A light emitting device in which the difference between the HOMO level of the first organic compound and the LUMO level of the second organic compound is 1.90 eV or more and 2.75 eV or less.
In any one of claims 1 to 19,
A light emitting device in which the concentration of the luminescent organic compound in the light emitting layer is 0.1 wt% or more and 10 wt% or less.

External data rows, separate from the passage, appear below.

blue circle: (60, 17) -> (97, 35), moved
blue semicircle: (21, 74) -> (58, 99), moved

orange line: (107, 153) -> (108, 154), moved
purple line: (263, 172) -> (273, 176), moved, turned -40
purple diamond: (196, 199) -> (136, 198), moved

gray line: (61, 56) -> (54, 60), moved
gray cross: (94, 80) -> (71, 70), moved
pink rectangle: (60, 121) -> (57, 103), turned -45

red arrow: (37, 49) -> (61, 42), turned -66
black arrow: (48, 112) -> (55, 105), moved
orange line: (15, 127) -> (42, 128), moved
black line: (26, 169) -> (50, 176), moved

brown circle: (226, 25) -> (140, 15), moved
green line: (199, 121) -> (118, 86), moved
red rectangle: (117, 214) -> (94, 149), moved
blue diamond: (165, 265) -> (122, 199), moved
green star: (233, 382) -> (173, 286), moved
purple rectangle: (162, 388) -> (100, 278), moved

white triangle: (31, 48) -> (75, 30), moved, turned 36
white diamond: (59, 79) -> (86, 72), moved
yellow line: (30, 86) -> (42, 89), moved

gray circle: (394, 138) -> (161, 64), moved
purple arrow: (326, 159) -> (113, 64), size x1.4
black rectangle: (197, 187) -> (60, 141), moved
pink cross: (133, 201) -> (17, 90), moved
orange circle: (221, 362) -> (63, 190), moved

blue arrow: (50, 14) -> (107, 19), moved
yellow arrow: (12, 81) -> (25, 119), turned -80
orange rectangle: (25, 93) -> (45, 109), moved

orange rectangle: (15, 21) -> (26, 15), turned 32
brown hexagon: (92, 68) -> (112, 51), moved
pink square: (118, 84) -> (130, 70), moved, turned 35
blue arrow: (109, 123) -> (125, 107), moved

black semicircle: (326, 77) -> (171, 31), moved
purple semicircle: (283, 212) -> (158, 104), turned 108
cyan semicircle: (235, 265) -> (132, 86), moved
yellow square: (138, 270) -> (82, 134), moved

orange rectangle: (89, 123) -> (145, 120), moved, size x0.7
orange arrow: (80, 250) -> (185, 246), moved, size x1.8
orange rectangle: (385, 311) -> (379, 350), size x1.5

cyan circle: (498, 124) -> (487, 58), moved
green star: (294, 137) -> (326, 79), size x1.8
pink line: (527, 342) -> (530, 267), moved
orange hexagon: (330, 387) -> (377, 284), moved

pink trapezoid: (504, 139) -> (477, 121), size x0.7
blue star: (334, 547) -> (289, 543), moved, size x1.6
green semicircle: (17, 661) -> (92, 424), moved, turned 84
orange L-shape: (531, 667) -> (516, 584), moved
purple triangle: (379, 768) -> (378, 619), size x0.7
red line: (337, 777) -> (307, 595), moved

In any one of claims 1 to 20,
A light emitting device in which the rising wavelength of the maximum peak on the short wavelength side in the light emitting spectrum is 650 nm or more.
In any one of claims 1 to 21,
The luminescent organic compound is a light emitting device having a rising wavelength on the short wavelength side of the maximum peak of the PL spectrum in a solution of 650 nm or more.
In any one of claims 1 to 22,
A light emitting device having an external quantum efficiency of 1% or more.
In any one of claims 1 to 23
The CIE radiance coordinates (x1, y1) in the first radiance and the CIE chromaticity coordinates (x2, y2) in the second radiance are one or both of x1> x2 and y1> y2. Meet,
A light emitting device in which the first radiance is lower than the second radiance.
The light emitting device according to any one of claims 1 to 24,
A light emitting device having one or both of a transistor and a substrate.
The light emitting device according to claim 25 and
A light emitting module having one or both of a connector and an integrated circuit.
The light emitting module according to claim 26 and
An electronic device having at least one of an antenna, a battery, a housing, a camera, a speaker, a microphone, and an operation button.
The light emitting device according to claim 25 and
A lighting device having at least one of a housing, a cover, and a support.